> Text block
His first act as an MP was to actively campaign for the proposed North East Regional Assembly, in the referendum held in November 2004. The proposal for an assembly was rejected by 78% to 22%.

Wright was re-elected at the 2005 General Election, with an increased majority of 7,478 votes. In June 2005, he was appointed as Parliamentary Private Secretary to Health Minister Rosie Winterton, a role he resigned from on 7 September 2006.

In 2006, he became Chairman of Labour Friends of Israel. He returned to Government in July 2007, as Parliamentary Under-Secretary of State in the Department for Communities and Local Government, before moving to the Department for Children, Schools and Families in the frontbench reshuffle of June 2009.

In May 2009, during the MP's expenses row, Wright and fellow Labour MP Tom Watson were criticised by the Daily Telegraph for "lavishing" £100,000 on a "shared Central London crash pad".

> Information provided
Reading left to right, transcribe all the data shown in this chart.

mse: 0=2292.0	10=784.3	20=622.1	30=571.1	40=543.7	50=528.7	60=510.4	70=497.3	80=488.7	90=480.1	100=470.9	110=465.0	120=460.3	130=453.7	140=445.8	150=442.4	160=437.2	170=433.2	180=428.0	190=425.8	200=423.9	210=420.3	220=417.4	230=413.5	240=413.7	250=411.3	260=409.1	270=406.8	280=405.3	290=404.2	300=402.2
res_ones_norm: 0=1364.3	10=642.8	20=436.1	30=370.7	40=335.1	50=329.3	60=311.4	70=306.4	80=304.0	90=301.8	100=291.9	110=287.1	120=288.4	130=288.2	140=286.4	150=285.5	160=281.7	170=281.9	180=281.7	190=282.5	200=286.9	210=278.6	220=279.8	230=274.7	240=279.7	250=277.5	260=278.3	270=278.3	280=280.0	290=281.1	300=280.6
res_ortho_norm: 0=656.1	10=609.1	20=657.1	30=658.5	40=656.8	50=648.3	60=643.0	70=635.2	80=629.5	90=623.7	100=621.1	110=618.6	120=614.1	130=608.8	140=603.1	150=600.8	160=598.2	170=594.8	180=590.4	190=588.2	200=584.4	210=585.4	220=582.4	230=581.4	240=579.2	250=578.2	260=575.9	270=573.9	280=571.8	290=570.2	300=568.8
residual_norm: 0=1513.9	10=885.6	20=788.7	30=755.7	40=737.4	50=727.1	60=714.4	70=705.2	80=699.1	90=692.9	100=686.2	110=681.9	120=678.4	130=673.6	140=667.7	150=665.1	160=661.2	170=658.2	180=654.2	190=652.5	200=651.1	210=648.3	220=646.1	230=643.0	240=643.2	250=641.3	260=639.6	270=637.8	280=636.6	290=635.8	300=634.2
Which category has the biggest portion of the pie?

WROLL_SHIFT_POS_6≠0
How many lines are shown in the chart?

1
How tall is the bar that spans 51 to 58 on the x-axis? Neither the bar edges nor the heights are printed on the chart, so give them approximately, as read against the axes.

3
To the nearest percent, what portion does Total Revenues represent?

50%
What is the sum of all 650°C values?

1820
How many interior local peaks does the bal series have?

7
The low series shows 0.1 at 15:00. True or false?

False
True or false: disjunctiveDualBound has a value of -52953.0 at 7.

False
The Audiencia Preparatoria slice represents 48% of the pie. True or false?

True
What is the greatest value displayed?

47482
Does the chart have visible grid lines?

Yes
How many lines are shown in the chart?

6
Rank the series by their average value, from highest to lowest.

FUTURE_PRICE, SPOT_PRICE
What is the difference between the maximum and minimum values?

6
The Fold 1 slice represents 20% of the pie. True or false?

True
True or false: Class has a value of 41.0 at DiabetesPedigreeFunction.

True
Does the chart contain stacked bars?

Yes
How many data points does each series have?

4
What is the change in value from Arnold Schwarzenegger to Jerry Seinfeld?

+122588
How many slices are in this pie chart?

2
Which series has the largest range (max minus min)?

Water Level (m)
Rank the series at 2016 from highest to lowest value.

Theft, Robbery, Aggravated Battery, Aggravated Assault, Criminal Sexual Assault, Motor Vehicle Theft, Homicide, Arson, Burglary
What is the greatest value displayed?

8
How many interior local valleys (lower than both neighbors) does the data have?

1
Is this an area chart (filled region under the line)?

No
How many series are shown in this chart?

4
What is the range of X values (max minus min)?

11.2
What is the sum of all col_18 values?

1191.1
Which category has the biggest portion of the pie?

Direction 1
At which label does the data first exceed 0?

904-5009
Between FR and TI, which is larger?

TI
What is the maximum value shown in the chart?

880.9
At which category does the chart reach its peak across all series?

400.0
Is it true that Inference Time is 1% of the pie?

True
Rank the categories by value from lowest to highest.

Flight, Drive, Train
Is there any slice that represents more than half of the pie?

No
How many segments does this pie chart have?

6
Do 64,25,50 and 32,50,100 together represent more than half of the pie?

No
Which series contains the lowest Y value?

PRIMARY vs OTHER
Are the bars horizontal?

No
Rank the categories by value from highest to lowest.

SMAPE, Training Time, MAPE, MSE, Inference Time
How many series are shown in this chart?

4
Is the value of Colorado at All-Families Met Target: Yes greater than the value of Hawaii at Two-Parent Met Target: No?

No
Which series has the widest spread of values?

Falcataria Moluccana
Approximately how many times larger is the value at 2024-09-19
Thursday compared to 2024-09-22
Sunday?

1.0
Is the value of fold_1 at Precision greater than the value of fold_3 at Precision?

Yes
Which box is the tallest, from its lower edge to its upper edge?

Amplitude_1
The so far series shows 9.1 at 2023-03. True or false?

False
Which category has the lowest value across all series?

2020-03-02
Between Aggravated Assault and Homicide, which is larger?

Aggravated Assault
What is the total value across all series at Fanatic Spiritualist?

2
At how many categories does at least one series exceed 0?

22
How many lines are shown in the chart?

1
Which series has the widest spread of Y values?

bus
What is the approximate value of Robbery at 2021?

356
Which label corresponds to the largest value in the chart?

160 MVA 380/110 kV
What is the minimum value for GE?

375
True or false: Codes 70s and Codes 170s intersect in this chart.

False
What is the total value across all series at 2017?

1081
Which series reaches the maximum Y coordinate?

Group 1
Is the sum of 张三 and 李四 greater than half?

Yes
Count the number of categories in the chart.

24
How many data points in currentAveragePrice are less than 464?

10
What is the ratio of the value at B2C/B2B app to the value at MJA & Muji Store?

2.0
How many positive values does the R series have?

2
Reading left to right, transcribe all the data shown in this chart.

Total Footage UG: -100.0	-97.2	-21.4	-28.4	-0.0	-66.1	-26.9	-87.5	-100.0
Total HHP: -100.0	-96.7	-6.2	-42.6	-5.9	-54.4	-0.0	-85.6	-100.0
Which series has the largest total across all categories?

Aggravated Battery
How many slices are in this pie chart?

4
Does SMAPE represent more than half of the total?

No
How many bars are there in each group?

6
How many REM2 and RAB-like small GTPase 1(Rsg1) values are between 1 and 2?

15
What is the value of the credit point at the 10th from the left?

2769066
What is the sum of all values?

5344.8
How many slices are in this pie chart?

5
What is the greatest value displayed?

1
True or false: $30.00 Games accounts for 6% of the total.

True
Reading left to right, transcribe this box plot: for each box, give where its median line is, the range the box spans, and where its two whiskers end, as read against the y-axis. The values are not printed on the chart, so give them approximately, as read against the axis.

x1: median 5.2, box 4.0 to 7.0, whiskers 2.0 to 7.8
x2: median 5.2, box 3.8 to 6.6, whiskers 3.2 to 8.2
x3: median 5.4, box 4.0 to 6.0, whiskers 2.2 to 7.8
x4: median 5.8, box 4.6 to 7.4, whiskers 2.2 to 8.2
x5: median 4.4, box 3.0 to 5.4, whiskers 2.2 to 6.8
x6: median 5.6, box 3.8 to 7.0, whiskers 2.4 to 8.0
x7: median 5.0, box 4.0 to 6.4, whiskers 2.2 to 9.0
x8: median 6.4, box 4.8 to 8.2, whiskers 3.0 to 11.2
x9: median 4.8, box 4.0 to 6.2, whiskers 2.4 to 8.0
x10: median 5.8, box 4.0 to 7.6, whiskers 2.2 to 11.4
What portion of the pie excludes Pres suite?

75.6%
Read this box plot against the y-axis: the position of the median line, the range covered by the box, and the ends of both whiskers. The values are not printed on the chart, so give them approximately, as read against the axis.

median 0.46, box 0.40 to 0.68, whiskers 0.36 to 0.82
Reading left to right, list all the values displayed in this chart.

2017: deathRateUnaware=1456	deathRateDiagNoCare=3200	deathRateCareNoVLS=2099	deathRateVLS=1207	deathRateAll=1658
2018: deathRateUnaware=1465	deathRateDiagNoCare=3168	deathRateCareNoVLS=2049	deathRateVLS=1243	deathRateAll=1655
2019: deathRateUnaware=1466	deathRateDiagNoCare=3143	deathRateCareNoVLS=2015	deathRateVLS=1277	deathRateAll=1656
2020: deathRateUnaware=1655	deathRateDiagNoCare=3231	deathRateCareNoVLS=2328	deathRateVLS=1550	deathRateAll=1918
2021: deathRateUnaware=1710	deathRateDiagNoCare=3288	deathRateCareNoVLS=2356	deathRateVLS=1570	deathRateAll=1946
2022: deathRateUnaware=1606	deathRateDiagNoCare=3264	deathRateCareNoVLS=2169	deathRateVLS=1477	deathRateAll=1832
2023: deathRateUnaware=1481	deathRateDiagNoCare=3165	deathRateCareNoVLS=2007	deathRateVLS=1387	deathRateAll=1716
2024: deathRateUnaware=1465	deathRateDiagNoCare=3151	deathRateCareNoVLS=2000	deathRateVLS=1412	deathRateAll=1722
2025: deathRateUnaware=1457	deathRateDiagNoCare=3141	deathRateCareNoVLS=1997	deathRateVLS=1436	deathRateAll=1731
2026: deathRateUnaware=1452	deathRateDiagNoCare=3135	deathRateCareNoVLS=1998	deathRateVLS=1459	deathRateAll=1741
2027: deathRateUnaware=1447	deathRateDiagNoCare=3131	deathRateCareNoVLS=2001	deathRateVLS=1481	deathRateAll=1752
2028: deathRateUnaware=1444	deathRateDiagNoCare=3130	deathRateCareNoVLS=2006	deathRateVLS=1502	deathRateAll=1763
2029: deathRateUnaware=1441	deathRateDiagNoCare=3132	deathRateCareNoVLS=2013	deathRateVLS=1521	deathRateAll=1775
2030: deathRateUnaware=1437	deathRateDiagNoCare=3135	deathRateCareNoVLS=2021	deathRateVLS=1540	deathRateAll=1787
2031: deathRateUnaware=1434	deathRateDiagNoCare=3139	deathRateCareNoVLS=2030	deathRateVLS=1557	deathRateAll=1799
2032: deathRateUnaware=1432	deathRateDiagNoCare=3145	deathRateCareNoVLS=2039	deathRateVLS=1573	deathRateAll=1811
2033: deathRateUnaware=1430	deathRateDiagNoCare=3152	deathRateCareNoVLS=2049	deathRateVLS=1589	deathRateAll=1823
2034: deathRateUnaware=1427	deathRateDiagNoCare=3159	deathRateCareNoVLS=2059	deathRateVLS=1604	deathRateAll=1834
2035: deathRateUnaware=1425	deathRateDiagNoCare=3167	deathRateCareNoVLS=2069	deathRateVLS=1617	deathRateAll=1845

> Problem statement
Extend the passage above on Wright's career as an MP, starting after its last sentence.

> Exercise result
Wright and Watson claimed the legal fees for buying the property and the following year claimed £1,431.46 legal fees for buying the freehold, which significantly enhanced the property value. Rules at the time did not require them to reimburse any profits made on the sale of the property.

In response, Wright said "As a new MP, I purchased furniture and electrical equipment once I was in the process of purchasing a half share of a small two bedroom flat in London." His expenses for 2008 to 2009 were £136,725 and ranked 489 out of 647 MPs.
The Legg Report stated that he was reimbursed £805.97 for an extra month mortgage interest during 2006 to 2007, which he subsequently repaid.

At the 2015 General Election, Wright's majority was cut to 3,024 votes by UKIP candidate Phillip Broughton. On 19 June 2015, he was announced as having been elected to the chairmanship of the Business, Innovation and Skills Select Committee. He supported Owen Smith in the 2016 Labour Party (UK) leadership election. On 19 April 2017, he announced his intention not to stand for re-election at the snap election, scheduled for Thursday 8 June 2017.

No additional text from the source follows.